ABOUT THIS EXERCISE:
Your response should consist of the records below, repeated exactly.

RECORD SET:

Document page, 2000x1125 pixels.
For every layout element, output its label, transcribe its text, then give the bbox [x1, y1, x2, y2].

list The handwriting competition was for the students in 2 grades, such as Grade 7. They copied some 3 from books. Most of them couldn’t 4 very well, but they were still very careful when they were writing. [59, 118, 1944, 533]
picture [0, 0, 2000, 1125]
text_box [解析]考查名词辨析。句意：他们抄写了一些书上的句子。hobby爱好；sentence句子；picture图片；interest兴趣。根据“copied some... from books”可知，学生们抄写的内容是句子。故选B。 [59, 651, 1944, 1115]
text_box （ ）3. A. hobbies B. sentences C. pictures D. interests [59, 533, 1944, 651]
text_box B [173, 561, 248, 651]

SOLUTION FOR THIS PROBLEM:
Document page, 2000x1125 pixels.
For every layout element, output its label, transcribe its text, then give the bbox [x1, y1, x2, y2].

list The handwriting competition was for the students in 2 grades, such as Grade 7. They copied some 3 from books. Most of them couldn’t 4 very well, but they were still very careful when they were writing. [59, 118, 1944, 533]
picture [0, 0, 2000, 1125]
text_box [解析]考查名词辨析。句意：他们抄写了一些书上的句子。hobby爱好；sentence句子；picture图片；interest兴趣。根据“copied some... from books”可知，学生们抄写的内容是句子。故选B。 [59, 651, 1944, 1115]
text_box （ ）3. A. hobbies B. sentences C. pictures D. interests [59, 533, 1944, 651]
text_box B [173, 561, 248, 651]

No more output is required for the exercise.